Excerpt:

════════════════

I grew up believing that communitarian and identitarian policies would lead to a better world for future generations. But you know it doesn’t matter what we think is right, or good. The left will find a way to take the place of the right. The polarity will be reversed, and we will find ourselves on the wrong side of history if we hold onto once-and-for-all solutions that simply add more laws to the books without taking responsibility to keep showing up when things go wrong.
I have learned that family court is not a court of law, but a court of equity. I have learned that judges have wide discretion to issue legal orders that deny parents the same rights to due process that are guaranteed for alleged criminals. I have learned that federal Title IV-D funding incentivizes states to separate children from their parents in a way that maintains the system at the expense of families.
For all my expertise in the application of behavioral analysis and learning theory to demonstrate how anyone can see that emotional cutoff behavior is reinforced by court intervention, I look forward to the day that this common sense approach is the first step in addressing attachment issues surrounding high-conflict divorce, not the last resort. Family court is no place for families.

════════════════

Stored dataset items:
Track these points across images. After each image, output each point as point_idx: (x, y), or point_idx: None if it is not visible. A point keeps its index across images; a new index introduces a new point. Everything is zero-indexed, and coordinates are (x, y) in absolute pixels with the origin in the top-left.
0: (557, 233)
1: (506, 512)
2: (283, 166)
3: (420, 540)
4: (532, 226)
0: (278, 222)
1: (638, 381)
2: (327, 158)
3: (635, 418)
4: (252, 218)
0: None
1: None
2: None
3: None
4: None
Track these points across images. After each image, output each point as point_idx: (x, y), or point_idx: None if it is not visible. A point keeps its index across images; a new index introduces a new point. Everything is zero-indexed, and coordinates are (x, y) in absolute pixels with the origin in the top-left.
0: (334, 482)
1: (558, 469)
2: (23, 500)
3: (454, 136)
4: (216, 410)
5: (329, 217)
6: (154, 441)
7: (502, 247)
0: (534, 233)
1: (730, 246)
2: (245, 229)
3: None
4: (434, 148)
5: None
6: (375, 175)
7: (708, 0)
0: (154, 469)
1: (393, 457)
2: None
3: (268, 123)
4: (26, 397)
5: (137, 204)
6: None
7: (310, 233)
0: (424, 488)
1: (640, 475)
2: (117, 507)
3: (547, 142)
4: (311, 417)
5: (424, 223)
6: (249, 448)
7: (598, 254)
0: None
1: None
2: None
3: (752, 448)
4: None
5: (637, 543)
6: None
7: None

════════════════

Exercises to complete:
**a)** In the passage on family court, what kind of court does the writer say family court is, instead of a court of law?
**b)** Pick up the passage on family court after its last sentence and continue it.

The results:
**a)** A court of equity.

**b)**
I think about those I have encountered since I first experienced the cruelty of a legal system designed to profit from separating children from their parents. When I realized that feminist and social justice ideology was being used against families in the court system, you can only imagine the horror that I experienced. Unless it happens to you, you are not likely to believe the experiences of families in the court system, or even hear about them.
Imagine it is a fine spring day when a team of armed FBI agents converges to arrest you in front of your children at a church playground, and take you to jail. Unbelievable right? Until it happens to you, or something like that. You will look the other way now, unless you are like me. That is not my story, but it is the true story of parental alienation from the life of a sweet young mother I have had the privilege of knowing for a few months now. The courage she has to continue on is something that is shared among the clients I help to recover their beloved children.
But a horror story is a horror story. There is not one horror greater than another horror. Wherever there is that sense of unreality, the sense that nobody would believe you even if you told them, the horror is there. The good news is there is no tomb that can hold the spirit prisoner when we develop the capacity to see things as they are, to manage our emotions and take the steps that will lead to a legacy of pride for our children to carry forward and redeem the good in the people they come from, from all their relations. There is no power greater than the power of love for each other, and forgiveness.